Three hundred companies and government organisations have been attacked by a new Trojan with multiple variants that gets around SSL protections, a researcher with SecureWorks told

Researcher Don Jackson initially found the worm after a personal friend received a suspicious message from a large online financial organisation in January 2006.

His favour to a friend ended up leading him into an investigation into a stealthy new Russian Trojan named Gozi and a repository of stolen information from over 5,200 home PC users and 10,000 account records that include name and password information to top global banks, retailers, government organisations, and law enforcement systems.

"When we looked at the PC there were several pieces of malware but one of them wasn’t being detected at all,” Jackson said. “So that prompted an analysis of the code itself.

In analysing the code we realised it was communicating out to a certain IP address and after the code analysis was complete I was very interested in the server address.”

When he looked at the server there was a front end on it and through the analysis of the code he and his colleagues were able to gain access to the data stored on the server.

"From there we pulled down as much data as we could and loaded it up, indexed it and we analysed the data to find out what types of people were affected, how many people were affected, how many home versus corporate users were affected, what kind of data was being siphoned off to the server, and more importantly, what was happening to it once it was there,” he said.

What Jackson found was that the data was being sold illicitly via a subscription service.

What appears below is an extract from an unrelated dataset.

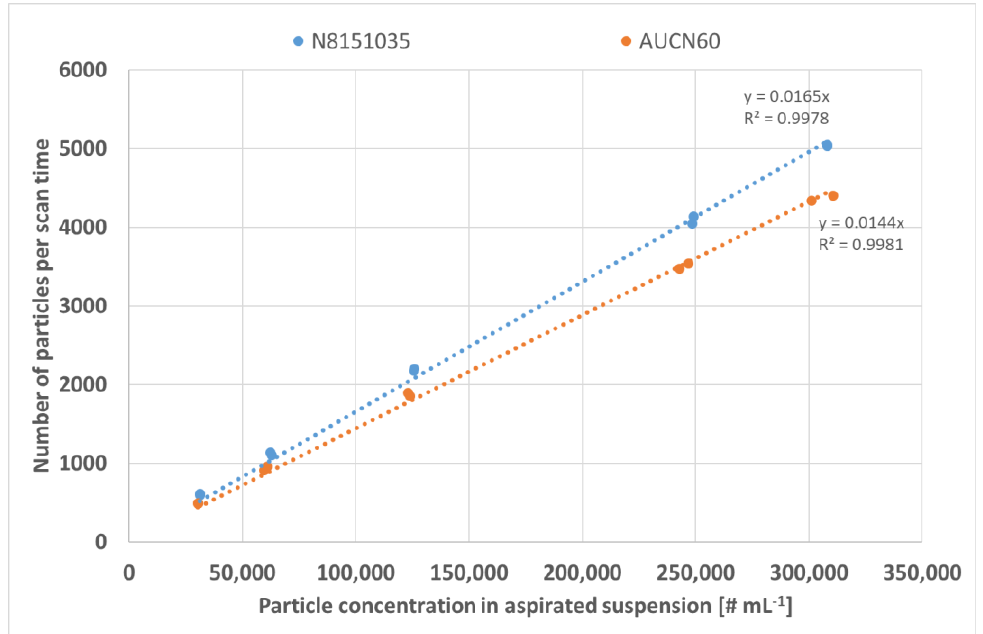
Figure 14. Relation between the theoretical calculated number of particles in the analysed suspensions and the detected number of particles per scan time.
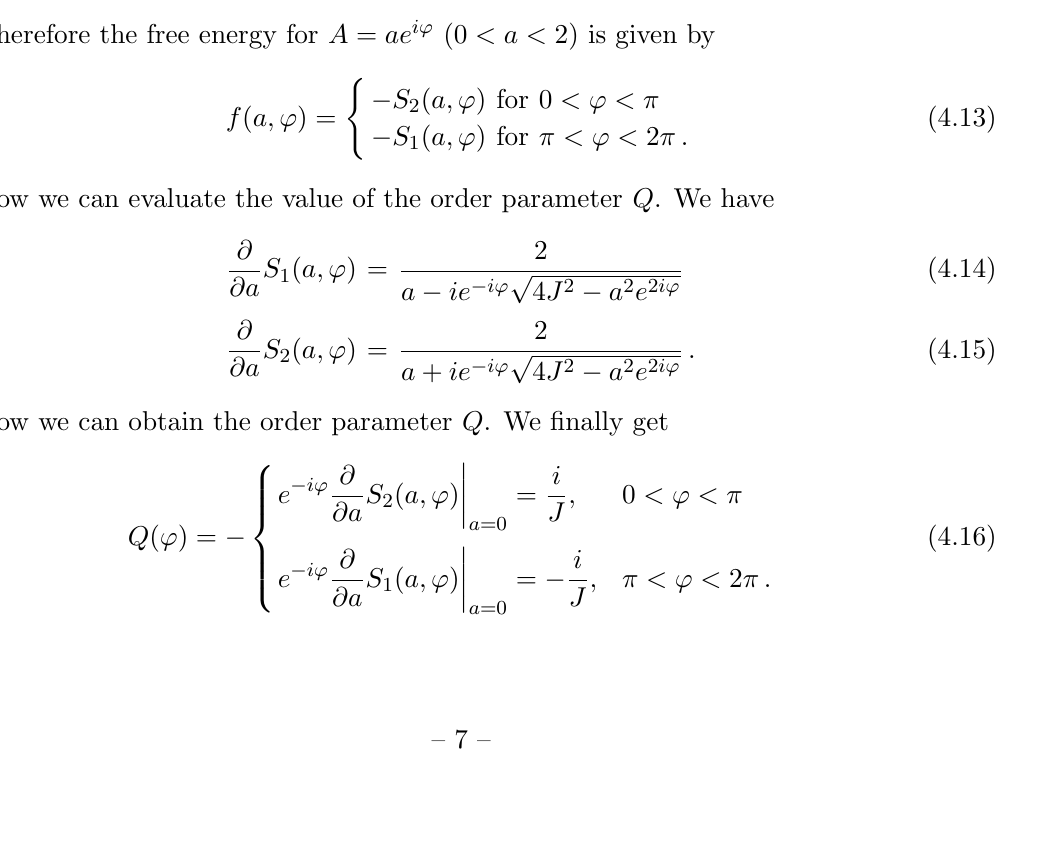
Figure 2 . Plots for real parts of the actions at the stationary point, ReS 0 ;i ( a; ’ ) for J = 1, 0 < a < 4 and 0 < ’ < 2 (cid:25) . i = 1 ; 2 corresponds to the (cid:12)rst and second stationary points and are presented by red and green color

Though the amount of data available was relatively small, SecureWorks was concerned due to the varied sources from which the data originated.

The sources included financial organizations, but also government sites, job application sites, online retail and more, with accounts from more than 300 organisations.

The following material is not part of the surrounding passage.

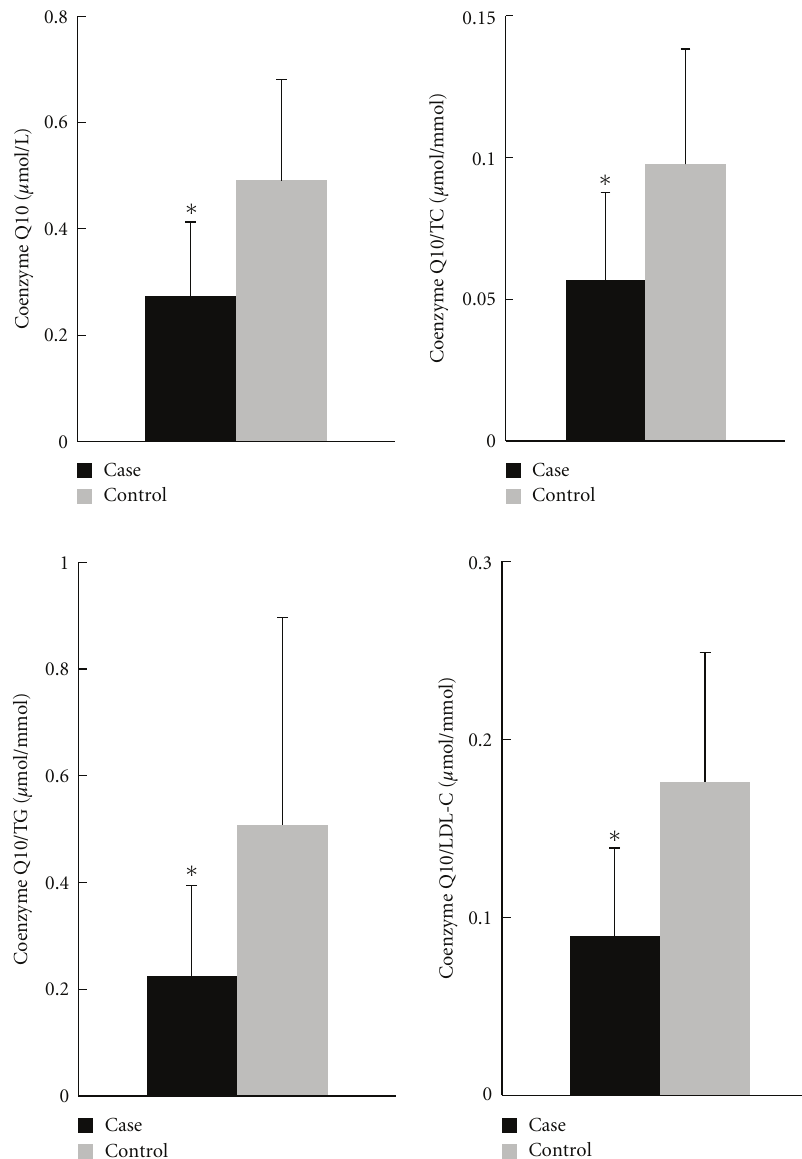
Figure 1: Concentrations of plasma coenzyme Q10 and the ratios of coenzyme Q10 to lipid profiles. ∗ Values were significantly di ff erent between case and control groups; P < 0 . 01. LDL-C: low density lipoprotein-cholesterol; TC: total cholesterol; TG:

Jackson said that from the best that he can tell, the variant of Gozi that was able to help skim the information has been in the wild since September 2006. He was able to work with other security firms to develop signatures for the variant starting last month, but he and his team have already found other undetected variants.

Last week Jackson was also able to help disable the subscription service based on Gozi’s stolen information. But as of today the server is still receiving stolen information.

"The server is still up today, but because the malware that it hosts has been taken off it is no longer infecting people and people are no longer able to buy information from the server,” he said.